Target Region Coverage Analysis
The Target Region Coverage Analysis tool makes it easy to evaluate and compare multiple samples with respect to a given coverage metric. The tool takes as input one or more per-region statistics tracks generated by QC for Targeted Sequencing and outputs a target region track providing statistics across the analyzed samples. In addition, an overlay annotation track (for example a gene track) can be provided to obtain a higher-level summary, where target regions are grouped based on overlap, and coverage statistics are calculated for each group.
The QC for Targeted Sequencing tool is described in the CLC Genomics Workbench manual: https://resources.qiagenbioinformatics.com/manuals/clcgenomicsworkbench/current/index.php?manual=QC_Targeted_Sequencing.html.
Running the tool
To launch Target Region Coverage Analysis, go to:
Toolbox | Quality Control () | Target Region Coverage Analysis ()
In the first dialog (figure 24.24), select one or more per-region statistic tracks () produced by QC for Targeted Sequencing. The tracks must be based on the same target region track.
Figure 24.24: Select one or more per-region statistics tracks.
The next dialog allows you to configure the settings for this tool, as shown in figure 24.25 and described below.
Figure 24.25: Settings of the Target Region Coverage Analysis tool.
- Metric: Metric column from the per-region statistics tracks for which the QC evaluation will be performed. The available metrics are: GC %, Min coverage, Max coverage, Mean coverage, Median coverage, Mean coverage (excluding zero coverage) and Median coverage (excluding zero coverage).
- Minimum threshold, individual values: Minimum threshold for the metric selected above. Each target region in each sample is evaluated separately, and must have at least this value to pass. Values that do not pass this criteria will be highlighted in the table view of the target region output track.
- Minimum percentage of samples above minimum threshold: The percentage of input samples that should pass the minimum threshold. The value is used to color code the target region output track and make it easier to see which target regions that pass the criteria across samples.
- Annotation track: The annotation track () is optional and can be a gene, CDS or mRNA track. If provided, an additional output is produced in which target regions are grouped based on the overlapping annotations. For example, if a gene track is selected, target regions are grouped per gene and the selected metric is combined and reported per gene.
Output from Target Region Coverage Analysis
Two outputs are produced from the Target Region Coverage Analysis tool:
- Target region coverage track: Target regions annotated with coverage metrics from the individual samples and statistics across all samples. In the table view, fields for which values did not pass the defined threshold will be highlighted. This makes it possible to quickly spot both poor samples that have multiple failing targets and poor target regions that fail across samples. The latter may be indicative of failing primers.

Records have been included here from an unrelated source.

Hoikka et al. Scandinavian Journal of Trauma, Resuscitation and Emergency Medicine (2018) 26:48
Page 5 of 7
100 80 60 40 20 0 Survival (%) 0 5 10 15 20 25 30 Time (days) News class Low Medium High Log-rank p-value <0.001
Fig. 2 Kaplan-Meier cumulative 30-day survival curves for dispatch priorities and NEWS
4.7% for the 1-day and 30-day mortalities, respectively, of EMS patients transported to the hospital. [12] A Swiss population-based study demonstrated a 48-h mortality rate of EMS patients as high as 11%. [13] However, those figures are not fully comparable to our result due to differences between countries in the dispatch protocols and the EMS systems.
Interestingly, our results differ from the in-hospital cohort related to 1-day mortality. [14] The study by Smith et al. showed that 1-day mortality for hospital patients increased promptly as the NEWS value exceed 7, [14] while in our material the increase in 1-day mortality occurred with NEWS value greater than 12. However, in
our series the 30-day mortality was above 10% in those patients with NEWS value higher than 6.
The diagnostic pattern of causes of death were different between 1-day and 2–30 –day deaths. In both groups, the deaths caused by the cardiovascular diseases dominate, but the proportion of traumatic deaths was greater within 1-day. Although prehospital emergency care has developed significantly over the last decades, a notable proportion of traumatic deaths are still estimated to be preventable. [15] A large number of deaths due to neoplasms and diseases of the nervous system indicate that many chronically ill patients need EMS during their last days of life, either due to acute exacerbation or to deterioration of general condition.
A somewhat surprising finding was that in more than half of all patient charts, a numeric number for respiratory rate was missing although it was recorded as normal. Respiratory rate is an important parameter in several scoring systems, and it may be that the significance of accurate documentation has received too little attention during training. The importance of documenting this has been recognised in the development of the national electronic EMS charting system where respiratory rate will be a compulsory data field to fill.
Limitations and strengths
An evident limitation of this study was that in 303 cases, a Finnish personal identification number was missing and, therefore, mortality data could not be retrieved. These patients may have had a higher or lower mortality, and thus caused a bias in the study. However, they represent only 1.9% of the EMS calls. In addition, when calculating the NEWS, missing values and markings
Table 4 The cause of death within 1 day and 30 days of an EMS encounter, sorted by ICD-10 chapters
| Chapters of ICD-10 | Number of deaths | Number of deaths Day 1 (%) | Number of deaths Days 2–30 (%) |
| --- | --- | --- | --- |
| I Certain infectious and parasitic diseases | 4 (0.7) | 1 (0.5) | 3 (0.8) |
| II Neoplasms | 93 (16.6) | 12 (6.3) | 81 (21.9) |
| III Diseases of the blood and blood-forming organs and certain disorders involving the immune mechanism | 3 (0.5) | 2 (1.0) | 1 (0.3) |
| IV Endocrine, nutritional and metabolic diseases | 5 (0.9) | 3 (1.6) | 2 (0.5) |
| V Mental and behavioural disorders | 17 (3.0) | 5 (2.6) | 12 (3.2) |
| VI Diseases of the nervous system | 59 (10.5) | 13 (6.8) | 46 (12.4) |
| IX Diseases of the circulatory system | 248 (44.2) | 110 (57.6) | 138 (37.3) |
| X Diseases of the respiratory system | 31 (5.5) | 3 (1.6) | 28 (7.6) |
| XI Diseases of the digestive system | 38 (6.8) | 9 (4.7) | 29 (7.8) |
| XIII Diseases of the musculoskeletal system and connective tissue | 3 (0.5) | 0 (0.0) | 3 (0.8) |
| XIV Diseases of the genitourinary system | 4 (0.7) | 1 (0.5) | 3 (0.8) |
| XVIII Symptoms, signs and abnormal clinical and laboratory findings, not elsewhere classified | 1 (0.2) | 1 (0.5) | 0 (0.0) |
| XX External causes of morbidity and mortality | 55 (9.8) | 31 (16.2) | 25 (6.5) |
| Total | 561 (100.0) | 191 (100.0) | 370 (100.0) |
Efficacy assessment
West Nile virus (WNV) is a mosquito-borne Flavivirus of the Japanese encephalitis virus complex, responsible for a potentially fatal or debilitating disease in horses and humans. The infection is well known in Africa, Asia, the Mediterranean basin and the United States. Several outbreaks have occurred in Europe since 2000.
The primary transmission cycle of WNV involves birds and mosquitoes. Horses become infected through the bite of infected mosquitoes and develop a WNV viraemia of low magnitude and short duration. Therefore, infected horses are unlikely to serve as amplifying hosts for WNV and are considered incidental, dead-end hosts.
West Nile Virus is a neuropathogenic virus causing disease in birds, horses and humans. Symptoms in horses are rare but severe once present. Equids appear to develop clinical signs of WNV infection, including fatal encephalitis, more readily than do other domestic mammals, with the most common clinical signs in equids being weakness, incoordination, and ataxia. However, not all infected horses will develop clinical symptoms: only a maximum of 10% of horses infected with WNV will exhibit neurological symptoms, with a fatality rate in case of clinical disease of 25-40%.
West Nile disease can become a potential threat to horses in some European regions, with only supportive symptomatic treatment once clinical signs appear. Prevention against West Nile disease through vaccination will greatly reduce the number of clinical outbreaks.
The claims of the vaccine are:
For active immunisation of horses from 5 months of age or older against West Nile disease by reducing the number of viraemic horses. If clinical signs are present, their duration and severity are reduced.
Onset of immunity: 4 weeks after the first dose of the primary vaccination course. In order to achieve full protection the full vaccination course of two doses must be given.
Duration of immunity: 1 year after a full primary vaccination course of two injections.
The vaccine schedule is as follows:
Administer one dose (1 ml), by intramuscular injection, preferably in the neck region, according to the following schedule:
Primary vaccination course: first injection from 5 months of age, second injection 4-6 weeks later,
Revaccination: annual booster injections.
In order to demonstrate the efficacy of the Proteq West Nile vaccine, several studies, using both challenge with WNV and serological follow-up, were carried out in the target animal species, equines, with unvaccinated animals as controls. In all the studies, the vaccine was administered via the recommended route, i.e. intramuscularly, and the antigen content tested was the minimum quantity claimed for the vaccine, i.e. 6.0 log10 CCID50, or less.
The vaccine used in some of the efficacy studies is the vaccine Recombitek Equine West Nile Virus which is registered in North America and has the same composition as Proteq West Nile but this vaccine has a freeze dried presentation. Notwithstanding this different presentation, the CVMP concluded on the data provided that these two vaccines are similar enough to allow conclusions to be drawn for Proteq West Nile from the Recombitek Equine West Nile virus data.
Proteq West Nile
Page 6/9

- Annotation coverage track: This output is produced only if an annotation track is provided. The track table view lists cross-sample statistics for each annotation (e.g. gene) that have at least one overlapping target region. Annotations with no overlapping target region are not displayed.
Target region coverage track
The target region coverage track includes the following annotations:
- Target region length: Length of the target region.
- Metric, min: Sample minimum of the selected metric observed for this target region.
- Metric, max: Sample maximum of the selected metric observed for this target region.
- Metric, mean: Sample mean of the selected metric observed for this target region.
- Metric, median: Sample median of the selected metric observed for this target region.
- Metric, std dev: Sample standard deviation of the selected metric observed for this target region.
- Percentage of samples passing threshold: Percentage of samples for which the metric is equal to or above the threshold.
- Individual per-region statistics track metrics: One column per input track with the individual sample metrics.
- Annotation column: Overlapping annotation (Gene, CDS, mRNA). This column is only present if an annotation track was provided.
Annotation coverage track
The annotation coverage track provides combined statistics for target regions overlapping the same annotation region. If the target regions correspond to exons and a gene track is selected as annotation track, all exons within a gene are combined and statistics are reported per gene. For each sample, the metric values from overlapping target regions are combined to a single metric value. The selected metric dictates how values are combined: Min coverage values are combined by taking the minimum, Max coverage values are combined by taking that maximum and Mean coverage and GC% values are combined as a weighted average, where each target region is weighted by its length. Median coverage values are combined by calculating the median of the values, however, it should be noted that this is different from calculating the median of all base position coverage values contained in the set of target regions.The annotation coverage track includes the following annotations:
- Target regions: Number of overlapping target regions.
- Target region length: Cumulative length of overlapping target regions.
- Metric, min: Sample minimum of the selected metric observed for this annotation region.
- Metric, max: Sample maximum of the selected metric observed for this annotation region.
- Metric, mean: Sample mean of the selected metric observed for this annotation region.
- Metric, median: Sample median of the selected metric observed for this annotation region.
- Metric, std dev: Sample standard deviation of the selected metric observed for this annotation region.